Pianist heads Home for solo performance

Duke Performances kicks off an obscurely named mini jazz festival this weekend. The name-Jazz @ Home-is meant to focus listener attention on the importance of context to the creation of music.

But for pianist Frank Kimbrough, the title hits-well, a little closer to home. In fact, the Roxboro native is visiting his parents before his solo performance Sunday in the Nelson Music Room, and he said he enjoys playing on his home turf, among other places.

"I enjoy playing anywhere," Kimbrough said. "Of course, when I come down a lot of times I'll maybe see someone come to a concert that I haven't seen for 20 years, an old friend."

Through his work with the Jazz Composers Collective, Shirley Horn and bandleader Maria Schneider-he performed with her at Duke two years ago-Kimbrough has become one of the leading pianists of his generation. His career started, however, in Boone, where he attended Appalachian State University, and in Chapel Hill, where he lived and played in 1978 and 1979 under the mentorship of legendary and recently deceased local patriarch Brother Yusuf Salim.

"I used to play for $5 a night in Chapel Hill," he said. "The scene there is quite small, you know? Like one of the places I used to play was at Brother Yusuf's place. He was a great supporter back then and had me on his TV show. And we played at the Cat's Cradle every Monday night."

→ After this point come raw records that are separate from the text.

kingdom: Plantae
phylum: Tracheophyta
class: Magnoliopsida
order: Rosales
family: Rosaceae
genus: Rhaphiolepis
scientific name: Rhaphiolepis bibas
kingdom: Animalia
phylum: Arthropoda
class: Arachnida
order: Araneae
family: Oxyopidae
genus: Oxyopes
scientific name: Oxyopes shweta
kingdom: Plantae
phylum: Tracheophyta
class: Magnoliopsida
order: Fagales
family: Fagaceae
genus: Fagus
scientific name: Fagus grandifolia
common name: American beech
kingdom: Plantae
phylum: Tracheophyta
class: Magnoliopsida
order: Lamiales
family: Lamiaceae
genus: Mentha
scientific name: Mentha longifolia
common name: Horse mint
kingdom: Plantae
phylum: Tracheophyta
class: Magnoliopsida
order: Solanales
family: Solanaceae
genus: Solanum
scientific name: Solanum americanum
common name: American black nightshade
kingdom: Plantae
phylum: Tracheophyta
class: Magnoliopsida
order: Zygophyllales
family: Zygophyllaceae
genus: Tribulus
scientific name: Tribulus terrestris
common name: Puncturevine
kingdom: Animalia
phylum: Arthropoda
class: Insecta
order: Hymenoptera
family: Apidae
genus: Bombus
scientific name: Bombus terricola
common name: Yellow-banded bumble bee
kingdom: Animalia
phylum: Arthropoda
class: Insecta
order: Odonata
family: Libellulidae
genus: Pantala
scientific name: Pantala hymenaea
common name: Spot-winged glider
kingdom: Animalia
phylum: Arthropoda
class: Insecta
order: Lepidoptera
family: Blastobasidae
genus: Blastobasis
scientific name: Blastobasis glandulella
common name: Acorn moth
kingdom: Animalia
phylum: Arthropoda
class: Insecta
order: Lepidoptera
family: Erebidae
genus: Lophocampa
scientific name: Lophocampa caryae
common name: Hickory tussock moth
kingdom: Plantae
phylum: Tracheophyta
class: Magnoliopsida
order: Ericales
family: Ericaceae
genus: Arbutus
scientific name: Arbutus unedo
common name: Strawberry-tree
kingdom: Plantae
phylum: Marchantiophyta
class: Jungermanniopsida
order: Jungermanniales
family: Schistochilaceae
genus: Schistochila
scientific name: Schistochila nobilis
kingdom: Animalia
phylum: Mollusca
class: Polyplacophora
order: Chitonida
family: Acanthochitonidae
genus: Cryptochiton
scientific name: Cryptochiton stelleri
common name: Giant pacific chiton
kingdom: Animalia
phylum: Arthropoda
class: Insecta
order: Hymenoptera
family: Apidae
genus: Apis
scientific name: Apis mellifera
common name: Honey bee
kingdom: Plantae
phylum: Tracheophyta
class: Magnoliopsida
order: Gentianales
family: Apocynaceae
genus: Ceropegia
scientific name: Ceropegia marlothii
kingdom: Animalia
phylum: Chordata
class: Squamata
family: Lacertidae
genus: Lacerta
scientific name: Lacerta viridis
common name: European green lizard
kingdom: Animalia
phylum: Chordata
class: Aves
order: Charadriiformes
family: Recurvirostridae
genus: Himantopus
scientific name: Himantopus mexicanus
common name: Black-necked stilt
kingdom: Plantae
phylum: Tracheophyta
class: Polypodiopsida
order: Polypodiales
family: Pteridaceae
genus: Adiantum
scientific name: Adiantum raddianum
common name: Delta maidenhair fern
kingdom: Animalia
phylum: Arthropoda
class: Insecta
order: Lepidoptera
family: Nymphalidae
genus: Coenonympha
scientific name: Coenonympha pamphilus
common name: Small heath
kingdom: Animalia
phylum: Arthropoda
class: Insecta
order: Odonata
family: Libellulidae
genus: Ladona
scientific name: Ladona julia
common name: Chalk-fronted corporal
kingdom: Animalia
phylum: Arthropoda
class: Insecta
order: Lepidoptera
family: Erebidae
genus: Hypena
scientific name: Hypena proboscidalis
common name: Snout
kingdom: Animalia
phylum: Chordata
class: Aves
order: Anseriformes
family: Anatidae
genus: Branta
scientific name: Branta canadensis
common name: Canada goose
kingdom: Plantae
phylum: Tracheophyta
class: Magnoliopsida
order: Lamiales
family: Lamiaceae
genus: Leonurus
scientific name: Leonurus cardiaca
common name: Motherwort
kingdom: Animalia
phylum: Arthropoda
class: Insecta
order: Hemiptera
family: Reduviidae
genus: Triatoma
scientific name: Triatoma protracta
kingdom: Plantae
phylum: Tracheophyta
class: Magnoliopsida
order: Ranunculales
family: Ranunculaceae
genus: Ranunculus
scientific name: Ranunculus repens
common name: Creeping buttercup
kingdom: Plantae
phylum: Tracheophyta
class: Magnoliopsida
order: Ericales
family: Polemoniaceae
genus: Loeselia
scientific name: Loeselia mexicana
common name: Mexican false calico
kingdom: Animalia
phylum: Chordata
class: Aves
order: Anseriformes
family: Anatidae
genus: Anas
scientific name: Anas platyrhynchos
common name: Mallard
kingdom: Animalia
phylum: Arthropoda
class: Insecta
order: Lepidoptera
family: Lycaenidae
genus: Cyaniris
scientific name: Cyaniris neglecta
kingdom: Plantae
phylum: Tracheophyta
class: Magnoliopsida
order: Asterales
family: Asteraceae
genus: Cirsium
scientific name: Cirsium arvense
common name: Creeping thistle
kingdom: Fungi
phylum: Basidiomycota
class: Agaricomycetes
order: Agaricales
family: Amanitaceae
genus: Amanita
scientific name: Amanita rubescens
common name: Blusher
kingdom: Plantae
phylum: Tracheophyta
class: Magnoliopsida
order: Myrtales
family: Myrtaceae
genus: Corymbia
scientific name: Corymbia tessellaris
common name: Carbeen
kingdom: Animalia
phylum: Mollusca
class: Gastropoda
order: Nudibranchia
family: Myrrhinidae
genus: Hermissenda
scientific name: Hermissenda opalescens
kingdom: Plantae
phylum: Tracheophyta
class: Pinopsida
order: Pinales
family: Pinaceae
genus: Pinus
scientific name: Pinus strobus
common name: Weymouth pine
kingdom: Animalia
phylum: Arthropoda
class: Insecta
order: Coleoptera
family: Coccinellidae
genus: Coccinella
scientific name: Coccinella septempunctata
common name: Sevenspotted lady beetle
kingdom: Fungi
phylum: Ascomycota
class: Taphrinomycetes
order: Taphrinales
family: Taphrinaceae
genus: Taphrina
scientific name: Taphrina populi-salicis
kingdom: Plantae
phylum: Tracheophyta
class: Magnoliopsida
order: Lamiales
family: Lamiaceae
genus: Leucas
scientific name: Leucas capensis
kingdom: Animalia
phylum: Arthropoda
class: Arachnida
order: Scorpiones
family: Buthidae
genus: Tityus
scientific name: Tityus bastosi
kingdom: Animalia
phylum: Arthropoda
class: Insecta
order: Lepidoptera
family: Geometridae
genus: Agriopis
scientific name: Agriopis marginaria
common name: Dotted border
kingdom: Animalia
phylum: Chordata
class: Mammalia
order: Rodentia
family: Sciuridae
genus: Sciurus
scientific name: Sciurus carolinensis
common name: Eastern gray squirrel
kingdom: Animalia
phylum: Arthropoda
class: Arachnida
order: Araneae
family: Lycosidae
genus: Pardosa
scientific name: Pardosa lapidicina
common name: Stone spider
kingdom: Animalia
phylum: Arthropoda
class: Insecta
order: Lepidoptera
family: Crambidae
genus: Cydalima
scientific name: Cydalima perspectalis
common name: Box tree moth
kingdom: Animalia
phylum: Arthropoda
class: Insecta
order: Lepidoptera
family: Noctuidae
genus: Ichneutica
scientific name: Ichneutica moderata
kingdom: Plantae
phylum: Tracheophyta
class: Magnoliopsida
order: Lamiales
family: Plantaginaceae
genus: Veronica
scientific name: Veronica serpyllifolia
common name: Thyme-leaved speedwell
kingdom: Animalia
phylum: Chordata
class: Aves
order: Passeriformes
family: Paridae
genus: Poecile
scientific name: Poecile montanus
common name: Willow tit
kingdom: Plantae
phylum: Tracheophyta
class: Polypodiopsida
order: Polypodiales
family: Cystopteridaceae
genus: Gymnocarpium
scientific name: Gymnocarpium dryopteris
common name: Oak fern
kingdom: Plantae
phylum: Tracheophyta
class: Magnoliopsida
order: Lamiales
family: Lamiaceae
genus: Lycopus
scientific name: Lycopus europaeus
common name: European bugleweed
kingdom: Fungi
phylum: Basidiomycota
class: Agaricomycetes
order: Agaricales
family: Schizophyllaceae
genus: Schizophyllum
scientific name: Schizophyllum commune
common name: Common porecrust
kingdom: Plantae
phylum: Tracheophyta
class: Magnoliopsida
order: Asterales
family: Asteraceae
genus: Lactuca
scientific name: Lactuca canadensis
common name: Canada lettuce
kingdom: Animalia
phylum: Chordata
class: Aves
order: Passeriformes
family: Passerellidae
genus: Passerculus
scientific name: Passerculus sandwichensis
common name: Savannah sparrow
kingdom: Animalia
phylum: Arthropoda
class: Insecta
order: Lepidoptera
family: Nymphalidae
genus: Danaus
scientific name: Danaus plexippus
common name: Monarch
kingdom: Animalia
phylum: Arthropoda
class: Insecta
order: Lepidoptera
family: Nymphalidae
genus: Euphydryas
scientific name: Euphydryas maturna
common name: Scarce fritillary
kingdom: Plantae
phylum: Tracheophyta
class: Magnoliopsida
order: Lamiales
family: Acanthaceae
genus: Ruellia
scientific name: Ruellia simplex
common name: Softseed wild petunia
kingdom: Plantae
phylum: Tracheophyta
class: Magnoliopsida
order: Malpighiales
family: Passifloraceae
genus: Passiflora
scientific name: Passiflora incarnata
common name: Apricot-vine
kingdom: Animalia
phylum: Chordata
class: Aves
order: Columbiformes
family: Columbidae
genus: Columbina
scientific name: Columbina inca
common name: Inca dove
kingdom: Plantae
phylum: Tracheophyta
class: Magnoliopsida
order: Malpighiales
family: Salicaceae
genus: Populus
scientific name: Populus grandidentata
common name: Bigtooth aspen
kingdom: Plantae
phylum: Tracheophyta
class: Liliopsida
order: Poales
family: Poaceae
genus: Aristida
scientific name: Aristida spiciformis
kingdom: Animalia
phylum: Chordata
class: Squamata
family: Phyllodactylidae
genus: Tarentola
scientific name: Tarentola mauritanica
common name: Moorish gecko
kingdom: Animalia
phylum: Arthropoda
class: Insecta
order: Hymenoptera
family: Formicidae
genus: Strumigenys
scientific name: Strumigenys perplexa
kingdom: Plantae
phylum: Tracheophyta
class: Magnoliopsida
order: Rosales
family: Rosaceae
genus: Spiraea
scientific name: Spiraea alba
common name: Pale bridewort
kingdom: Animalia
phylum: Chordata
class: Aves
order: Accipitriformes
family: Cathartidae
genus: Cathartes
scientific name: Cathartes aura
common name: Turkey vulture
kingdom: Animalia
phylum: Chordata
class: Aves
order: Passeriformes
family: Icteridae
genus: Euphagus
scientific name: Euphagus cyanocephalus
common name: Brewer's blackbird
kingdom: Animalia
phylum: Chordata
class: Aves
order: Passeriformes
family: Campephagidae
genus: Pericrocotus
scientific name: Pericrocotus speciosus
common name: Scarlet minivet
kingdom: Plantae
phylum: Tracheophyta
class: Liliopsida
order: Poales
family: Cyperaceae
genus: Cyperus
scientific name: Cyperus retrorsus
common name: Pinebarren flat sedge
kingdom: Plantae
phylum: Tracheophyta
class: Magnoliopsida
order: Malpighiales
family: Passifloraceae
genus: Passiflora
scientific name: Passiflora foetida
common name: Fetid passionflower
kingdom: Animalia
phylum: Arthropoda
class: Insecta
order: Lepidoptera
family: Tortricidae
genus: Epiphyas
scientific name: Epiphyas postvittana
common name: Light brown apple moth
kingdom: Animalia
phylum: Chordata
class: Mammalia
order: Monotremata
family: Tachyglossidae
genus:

Kimbrough's Sunday show is being billed as Air, after his latest record, also his first solo outing. Kimbrough's lyrical, spacious style conjures several other great solo pianists including Cecil Taylor and Keith Jarrett, but he became sick of playing without bandmates after his first decade in New York City when he found that most gig opportunities were solo flights in bars and restaurants.

"That was how I got my act together," he explained. "And I learned hundreds of tunes that way. Around [1992] we formed the [Jazz Composers] Collective, and by that time I'd grown pretty tired of playing solo. It wasn't that I was bored with myself, but I didn't like the circumstances in which I was playing, which was in bars and restaurants. I really had a deep desire to play with people."

The solo disc wasn't planned. Matt Balitsaris, head of the Palmetto label for which Kimbrough records, had just bought new recording equipment and had maintenance done on the studio piano, so he asked Kimbrough to play a little. Three years later, they dug out the tapes, decided they were good, recorded some additional material and released Air, which features music by fellow North Carolinian Thelonious Monk, Duke Ellington, Paul Motian and Kimbrough.

But don't expect to hear just that material Sunday.

"I've seen the advertisements that say I'll be playing Ellington and Monk," he says. "I mean, I might, but I never said that. It depends on how I'm feeling, it depends on the audience, it depends on what's happening in the moment. I've gone to hear bands play two nights in a now. If a band is playing the same thing two nights in a row, that tells me something about that artist that I don't want to know."